• **Exercise details**
Report each line of the records that contains the string "flooded", copying each such line in full. Matching is case-sensitive.

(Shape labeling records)
** begin **

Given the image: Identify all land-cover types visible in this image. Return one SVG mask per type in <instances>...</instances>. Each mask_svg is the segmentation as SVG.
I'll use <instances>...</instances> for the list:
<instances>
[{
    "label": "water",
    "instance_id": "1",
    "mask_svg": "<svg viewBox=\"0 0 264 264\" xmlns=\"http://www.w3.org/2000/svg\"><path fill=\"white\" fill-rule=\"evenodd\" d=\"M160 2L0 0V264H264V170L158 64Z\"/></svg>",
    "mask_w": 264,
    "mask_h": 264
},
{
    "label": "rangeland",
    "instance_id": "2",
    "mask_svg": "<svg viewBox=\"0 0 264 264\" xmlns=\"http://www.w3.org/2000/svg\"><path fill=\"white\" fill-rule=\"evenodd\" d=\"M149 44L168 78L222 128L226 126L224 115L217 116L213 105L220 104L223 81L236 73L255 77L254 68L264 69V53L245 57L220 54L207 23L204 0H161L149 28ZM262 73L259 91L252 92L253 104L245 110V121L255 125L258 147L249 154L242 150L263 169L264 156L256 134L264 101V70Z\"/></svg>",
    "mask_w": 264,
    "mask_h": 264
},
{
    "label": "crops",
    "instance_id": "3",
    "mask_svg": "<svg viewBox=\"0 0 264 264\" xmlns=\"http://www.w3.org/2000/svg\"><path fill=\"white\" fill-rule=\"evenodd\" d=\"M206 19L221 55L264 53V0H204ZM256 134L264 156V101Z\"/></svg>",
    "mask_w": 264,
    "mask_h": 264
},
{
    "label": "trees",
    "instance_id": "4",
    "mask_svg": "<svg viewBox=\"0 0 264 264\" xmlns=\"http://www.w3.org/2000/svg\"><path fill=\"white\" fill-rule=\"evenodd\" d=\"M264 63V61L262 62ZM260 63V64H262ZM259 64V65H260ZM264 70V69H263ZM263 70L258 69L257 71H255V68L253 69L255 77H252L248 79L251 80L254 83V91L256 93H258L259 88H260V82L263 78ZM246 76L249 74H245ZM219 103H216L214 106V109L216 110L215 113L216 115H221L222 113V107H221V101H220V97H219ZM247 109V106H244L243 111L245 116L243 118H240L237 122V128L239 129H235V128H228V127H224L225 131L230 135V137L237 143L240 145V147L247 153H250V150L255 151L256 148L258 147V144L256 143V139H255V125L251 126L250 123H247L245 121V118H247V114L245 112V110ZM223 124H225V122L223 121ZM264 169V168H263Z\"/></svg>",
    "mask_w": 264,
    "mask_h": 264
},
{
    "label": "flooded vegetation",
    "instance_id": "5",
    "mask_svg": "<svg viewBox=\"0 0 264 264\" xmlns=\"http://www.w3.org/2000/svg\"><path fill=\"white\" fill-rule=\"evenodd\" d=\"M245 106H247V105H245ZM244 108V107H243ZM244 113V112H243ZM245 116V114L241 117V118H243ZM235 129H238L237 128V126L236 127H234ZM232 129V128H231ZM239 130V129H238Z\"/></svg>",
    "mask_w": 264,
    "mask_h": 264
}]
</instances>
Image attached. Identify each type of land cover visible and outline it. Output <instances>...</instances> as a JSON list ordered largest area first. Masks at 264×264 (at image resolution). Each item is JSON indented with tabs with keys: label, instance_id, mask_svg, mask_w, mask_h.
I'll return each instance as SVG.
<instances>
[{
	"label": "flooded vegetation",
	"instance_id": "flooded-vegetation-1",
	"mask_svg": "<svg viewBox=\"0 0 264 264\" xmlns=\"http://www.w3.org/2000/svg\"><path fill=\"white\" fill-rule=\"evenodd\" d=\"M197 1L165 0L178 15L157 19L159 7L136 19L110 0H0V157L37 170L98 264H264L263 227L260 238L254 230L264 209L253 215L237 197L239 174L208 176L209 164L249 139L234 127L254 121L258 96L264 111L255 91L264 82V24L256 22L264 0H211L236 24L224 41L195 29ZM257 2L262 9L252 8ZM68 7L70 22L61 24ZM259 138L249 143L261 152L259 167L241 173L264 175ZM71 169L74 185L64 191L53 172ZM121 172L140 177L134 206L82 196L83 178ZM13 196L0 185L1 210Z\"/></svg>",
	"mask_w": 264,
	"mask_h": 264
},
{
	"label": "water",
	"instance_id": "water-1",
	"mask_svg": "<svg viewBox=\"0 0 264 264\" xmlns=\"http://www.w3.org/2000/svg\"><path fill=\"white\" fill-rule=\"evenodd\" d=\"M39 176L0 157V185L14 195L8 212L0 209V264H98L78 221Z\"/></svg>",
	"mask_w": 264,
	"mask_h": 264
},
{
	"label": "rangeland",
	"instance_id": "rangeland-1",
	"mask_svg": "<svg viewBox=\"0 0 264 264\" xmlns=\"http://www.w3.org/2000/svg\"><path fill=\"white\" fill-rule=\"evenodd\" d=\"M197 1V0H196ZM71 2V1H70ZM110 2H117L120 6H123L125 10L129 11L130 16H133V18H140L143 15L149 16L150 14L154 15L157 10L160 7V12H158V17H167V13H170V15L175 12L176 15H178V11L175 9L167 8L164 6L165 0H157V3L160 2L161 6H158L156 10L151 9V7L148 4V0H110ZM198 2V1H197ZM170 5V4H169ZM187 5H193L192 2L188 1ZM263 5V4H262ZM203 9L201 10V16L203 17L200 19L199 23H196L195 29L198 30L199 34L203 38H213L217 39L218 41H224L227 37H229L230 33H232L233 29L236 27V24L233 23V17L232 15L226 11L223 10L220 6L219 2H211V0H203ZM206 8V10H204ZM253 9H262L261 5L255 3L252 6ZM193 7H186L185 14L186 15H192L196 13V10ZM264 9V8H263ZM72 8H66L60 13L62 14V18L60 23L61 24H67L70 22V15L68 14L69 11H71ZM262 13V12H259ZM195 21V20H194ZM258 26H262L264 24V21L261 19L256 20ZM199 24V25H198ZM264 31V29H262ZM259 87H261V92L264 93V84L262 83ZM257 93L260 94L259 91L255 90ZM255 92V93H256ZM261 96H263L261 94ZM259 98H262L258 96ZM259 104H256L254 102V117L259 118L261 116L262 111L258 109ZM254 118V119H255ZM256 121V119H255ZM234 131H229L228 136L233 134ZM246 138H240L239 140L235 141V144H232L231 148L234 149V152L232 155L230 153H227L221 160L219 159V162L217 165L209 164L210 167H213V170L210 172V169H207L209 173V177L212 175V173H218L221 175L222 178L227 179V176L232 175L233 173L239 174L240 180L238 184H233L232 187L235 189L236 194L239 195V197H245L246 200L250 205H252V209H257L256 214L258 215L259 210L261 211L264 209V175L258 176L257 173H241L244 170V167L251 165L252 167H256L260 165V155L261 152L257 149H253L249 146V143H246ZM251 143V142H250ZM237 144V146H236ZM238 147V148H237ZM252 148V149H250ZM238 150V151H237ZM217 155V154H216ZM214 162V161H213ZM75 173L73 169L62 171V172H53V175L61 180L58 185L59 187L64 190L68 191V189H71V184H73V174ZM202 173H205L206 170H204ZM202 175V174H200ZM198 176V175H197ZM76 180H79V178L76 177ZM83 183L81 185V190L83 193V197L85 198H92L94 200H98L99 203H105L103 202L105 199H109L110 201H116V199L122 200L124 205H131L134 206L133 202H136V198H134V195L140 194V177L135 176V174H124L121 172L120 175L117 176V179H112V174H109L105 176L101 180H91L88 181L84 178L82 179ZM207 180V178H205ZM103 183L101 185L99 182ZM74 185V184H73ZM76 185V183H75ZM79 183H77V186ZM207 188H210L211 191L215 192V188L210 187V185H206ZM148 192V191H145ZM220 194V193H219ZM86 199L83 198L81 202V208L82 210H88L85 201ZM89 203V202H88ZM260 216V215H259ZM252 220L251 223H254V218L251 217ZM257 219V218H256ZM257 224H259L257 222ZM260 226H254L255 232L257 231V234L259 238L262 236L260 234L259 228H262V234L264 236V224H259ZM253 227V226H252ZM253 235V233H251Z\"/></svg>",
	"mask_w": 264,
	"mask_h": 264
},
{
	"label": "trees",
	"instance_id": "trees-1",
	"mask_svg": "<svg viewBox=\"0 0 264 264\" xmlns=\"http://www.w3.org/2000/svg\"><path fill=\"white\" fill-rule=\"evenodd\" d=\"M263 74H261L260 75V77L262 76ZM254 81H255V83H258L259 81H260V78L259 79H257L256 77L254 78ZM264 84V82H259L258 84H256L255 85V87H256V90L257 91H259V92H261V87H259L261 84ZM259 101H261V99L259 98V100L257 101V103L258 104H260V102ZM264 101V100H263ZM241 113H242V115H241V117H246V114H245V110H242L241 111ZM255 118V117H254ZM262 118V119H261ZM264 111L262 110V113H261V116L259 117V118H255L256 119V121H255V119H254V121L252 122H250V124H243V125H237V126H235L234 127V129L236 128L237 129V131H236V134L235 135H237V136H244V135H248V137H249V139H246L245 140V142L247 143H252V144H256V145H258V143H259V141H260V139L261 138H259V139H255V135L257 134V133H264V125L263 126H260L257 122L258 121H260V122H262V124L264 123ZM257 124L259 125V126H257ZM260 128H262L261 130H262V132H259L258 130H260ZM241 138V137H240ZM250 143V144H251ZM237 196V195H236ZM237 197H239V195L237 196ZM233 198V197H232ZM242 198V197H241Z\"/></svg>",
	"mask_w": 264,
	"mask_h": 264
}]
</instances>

** end **

• **Solution to this problem**
    "label": "flooded vegetation",
	"label": "flooded vegetation",
	"instance_id": "flooded-vegetation-1",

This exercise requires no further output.